- _Task item_: Return all of the material, keeping each line exactly as it is.
(Task inputs)
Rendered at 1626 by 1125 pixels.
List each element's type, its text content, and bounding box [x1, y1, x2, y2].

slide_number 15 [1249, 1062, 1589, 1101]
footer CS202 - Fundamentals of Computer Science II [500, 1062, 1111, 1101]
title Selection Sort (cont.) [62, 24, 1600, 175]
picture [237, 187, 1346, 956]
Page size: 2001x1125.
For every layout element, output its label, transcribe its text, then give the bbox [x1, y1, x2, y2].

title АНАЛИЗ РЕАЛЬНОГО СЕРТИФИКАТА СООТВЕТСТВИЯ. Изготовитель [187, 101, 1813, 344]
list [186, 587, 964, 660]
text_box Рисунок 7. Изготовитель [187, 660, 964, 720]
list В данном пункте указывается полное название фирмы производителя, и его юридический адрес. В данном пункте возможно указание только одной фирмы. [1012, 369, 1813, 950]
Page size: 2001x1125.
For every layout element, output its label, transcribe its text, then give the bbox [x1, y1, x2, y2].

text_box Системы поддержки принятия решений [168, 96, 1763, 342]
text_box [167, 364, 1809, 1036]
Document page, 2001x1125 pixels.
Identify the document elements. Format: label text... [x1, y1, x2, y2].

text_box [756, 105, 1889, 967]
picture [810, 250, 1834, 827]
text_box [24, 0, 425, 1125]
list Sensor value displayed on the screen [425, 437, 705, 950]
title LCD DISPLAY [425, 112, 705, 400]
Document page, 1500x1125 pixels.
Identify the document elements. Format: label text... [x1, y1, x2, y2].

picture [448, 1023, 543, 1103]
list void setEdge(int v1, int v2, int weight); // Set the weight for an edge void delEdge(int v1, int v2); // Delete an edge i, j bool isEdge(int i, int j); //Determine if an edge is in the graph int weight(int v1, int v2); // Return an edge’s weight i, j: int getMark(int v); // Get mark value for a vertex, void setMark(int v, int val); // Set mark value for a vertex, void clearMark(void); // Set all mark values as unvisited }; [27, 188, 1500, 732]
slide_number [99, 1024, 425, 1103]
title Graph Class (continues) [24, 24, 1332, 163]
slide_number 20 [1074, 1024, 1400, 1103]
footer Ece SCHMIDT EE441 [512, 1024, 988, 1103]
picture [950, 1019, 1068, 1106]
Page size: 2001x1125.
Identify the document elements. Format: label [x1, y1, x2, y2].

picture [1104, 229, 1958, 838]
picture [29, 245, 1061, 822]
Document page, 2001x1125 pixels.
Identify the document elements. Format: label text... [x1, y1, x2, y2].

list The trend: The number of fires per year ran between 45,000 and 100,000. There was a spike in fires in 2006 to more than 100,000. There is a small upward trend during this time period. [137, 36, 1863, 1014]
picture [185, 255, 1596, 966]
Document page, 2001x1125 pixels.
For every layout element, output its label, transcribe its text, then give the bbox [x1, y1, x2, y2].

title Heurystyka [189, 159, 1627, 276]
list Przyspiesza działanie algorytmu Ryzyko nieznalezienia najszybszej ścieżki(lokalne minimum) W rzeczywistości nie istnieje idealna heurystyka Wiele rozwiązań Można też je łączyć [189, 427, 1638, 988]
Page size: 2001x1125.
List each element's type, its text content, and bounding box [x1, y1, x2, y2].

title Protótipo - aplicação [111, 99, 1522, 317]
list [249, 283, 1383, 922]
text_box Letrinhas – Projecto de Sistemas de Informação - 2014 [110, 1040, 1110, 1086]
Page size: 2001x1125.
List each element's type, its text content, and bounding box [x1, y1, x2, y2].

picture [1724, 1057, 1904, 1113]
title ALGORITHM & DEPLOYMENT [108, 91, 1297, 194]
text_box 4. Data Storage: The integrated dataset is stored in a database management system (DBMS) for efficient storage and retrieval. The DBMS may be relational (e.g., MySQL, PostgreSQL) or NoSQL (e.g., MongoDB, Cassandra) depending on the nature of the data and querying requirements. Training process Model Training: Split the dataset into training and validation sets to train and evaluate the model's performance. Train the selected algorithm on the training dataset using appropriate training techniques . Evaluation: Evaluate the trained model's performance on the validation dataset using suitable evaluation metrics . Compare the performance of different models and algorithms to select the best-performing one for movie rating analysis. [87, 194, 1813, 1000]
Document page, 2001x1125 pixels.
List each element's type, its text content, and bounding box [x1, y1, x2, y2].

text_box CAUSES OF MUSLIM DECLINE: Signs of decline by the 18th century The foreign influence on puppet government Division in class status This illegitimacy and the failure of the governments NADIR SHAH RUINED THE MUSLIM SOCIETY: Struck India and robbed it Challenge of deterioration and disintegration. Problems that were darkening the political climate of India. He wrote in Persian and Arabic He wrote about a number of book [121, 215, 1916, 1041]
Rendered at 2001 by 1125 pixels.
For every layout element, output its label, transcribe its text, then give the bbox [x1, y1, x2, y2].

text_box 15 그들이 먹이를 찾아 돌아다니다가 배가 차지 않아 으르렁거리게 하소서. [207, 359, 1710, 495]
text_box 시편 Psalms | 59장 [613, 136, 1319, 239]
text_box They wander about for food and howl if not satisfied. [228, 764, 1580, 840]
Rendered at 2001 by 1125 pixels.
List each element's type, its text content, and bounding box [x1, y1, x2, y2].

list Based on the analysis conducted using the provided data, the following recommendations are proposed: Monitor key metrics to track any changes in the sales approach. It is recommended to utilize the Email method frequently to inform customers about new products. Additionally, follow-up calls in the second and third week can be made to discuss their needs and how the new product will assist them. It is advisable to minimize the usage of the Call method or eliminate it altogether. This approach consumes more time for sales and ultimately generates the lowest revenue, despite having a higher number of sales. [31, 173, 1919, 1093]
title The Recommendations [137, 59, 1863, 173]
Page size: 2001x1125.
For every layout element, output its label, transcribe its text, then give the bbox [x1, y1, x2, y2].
(End Task inputs)
- _Worked solution_:
Rendered at 1626 by 1125 pixels.
List each element's type, its text content, and bounding box [x1, y1, x2, y2].

slide_number 15 [1249, 1062, 1589, 1101]
footer CS202 - Fundamentals of Computer Science II [500, 1062, 1111, 1101]
title Selection Sort (cont.) [62, 24, 1600, 175]
picture [237, 187, 1346, 956]
Page size: 2001x1125.
For every layout element, output its label, transcribe its text, then give the bbox [x1, y1, x2, y2].

title АНАЛИЗ РЕАЛЬНОГО СЕРТИФИКАТА СООТВЕТСТВИЯ. Изготовитель [187, 101, 1813, 344]
list [186, 587, 964, 660]
text_box Рисунок 7. Изготовитель [187, 660, 964, 720]
list В данном пункте указывается полное название фирмы производителя, и его юридический адрес. В данном пункте возможно указание только одной фирмы. [1012, 369, 1813, 950]
Page size: 2001x1125.
For every layout element, output its label, transcribe its text, then give the bbox [x1, y1, x2, y2].

text_box Системы поддержки принятия решений [168, 96, 1763, 342]
text_box [167, 364, 1809, 1036]
Document page, 2001x1125 pixels.
Identify the document elements. Format: label text... [x1, y1, x2, y2].

text_box [756, 105, 1889, 967]
picture [810, 250, 1834, 827]
text_box [24, 0, 425, 1125]
list Sensor value displayed on the screen [425, 437, 705, 950]
title LCD DISPLAY [425, 112, 705, 400]
Document page, 1500x1125 pixels.
Identify the document elements. Format: label text... [x1, y1, x2, y2].

picture [448, 1023, 543, 1103]
list void setEdge(int v1, int v2, int weight); // Set the weight for an edge void delEdge(int v1, int v2); // Delete an edge i, j bool isEdge(int i, int j); //Determine if an edge is in the graph int weight(int v1, int v2); // Return an edge’s weight i, j: int getMark(int v); // Get mark value for a vertex, void setMark(int v, int val); // Set mark value for a vertex, void clearMark(void); // Set all mark values as unvisited }; [27, 188, 1500, 732]
slide_number [99, 1024, 425, 1103]
title Graph Class (continues) [24, 24, 1332, 163]
slide_number 20 [1074, 1024, 1400, 1103]
footer Ece SCHMIDT EE441 [512, 1024, 988, 1103]
picture [950, 1019, 1068, 1106]
Page size: 2001x1125.
Identify the document elements. Format: label [x1, y1, x2, y2].

picture [1104, 229, 1958, 838]
picture [29, 245, 1061, 822]
Document page, 2001x1125 pixels.
Identify the document elements. Format: label text... [x1, y1, x2, y2].

list The trend: The number of fires per year ran between 45,000 and 100,000. There was a spike in fires in 2006 to more than 100,000. There is a small upward trend during this time period. [137, 36, 1863, 1014]
picture [185, 255, 1596, 966]
Document page, 2001x1125 pixels.
For every layout element, output its label, transcribe its text, then give the bbox [x1, y1, x2, y2].

title Heurystyka [189, 159, 1627, 276]
list Przyspiesza działanie algorytmu Ryzyko nieznalezienia najszybszej ścieżki(lokalne minimum) W rzeczywistości nie istnieje idealna heurystyka Wiele rozwiązań Można też je łączyć [189, 427, 1638, 988]
Page size: 2001x1125.
List each element's type, its text content, and bounding box [x1, y1, x2, y2].

title Protótipo - aplicação [111, 99, 1522, 317]
list [249, 283, 1383, 922]
text_box Letrinhas – Projecto de Sistemas de Informação - 2014 [110, 1040, 1110, 1086]
Page size: 2001x1125.
List each element's type, its text content, and bounding box [x1, y1, x2, y2].

picture [1724, 1057, 1904, 1113]
title ALGORITHM & DEPLOYMENT [108, 91, 1297, 194]
text_box 4. Data Storage: The integrated dataset is stored in a database management system (DBMS) for efficient storage and retrieval. The DBMS may be relational (e.g., MySQL, PostgreSQL) or NoSQL (e.g., MongoDB, Cassandra) depending on the nature of the data and querying requirements. Training process Model Training: Split the dataset into training and validation sets to train and evaluate the model's performance. Train the selected algorithm on the training dataset using appropriate training techniques . Evaluation: Evaluate the trained model's performance on the validation dataset using suitable evaluation metrics . Compare the performance of different models and algorithms to select the best-performing one for movie rating analysis. [87, 194, 1813, 1000]
Document page, 2001x1125 pixels.
List each element's type, its text content, and bounding box [x1, y1, x2, y2].

text_box CAUSES OF MUSLIM DECLINE: Signs of decline by the 18th century The foreign influence on puppet government Division in class status This illegitimacy and the failure of the governments NADIR SHAH RUINED THE MUSLIM SOCIETY: Struck India and robbed it Challenge of deterioration and disintegration. Problems that were darkening the political climate of India. He wrote in Persian and Arabic He wrote about a number of book [121, 215, 1916, 1041]
Rendered at 2001 by 1125 pixels.
For every layout element, output its label, transcribe its text, then give the bbox [x1, y1, x2, y2].

text_box 15 그들이 먹이를 찾아 돌아다니다가 배가 차지 않아 으르렁거리게 하소서. [207, 359, 1710, 495]
text_box 시편 Psalms | 59장 [613, 136, 1319, 239]
text_box They wander about for food and howl if not satisfied. [228, 764, 1580, 840]
Rendered at 2001 by 1125 pixels.
List each element's type, its text content, and bounding box [x1, y1, x2, y2].

list Based on the analysis conducted using the provided data, the following recommendations are proposed: Monitor key metrics to track any changes in the sales approach. It is recommended to utilize the Email method frequently to inform customers about new products. Additionally, follow-up calls in the second and third week can be made to discuss their needs and how the new product will assist them. It is advisable to minimize the usage of the Call method or eliminate it altogether. This approach consumes more time for sales and ultimately generates the lowest revenue, despite having a higher number of sales. [31, 173, 1919, 1093]
title The Recommendations [137, 59, 1863, 173]
Page size: 2001x1125.
For every layout element, output its label, transcribe its text, then give the bbox [x1, y1, x2, y2].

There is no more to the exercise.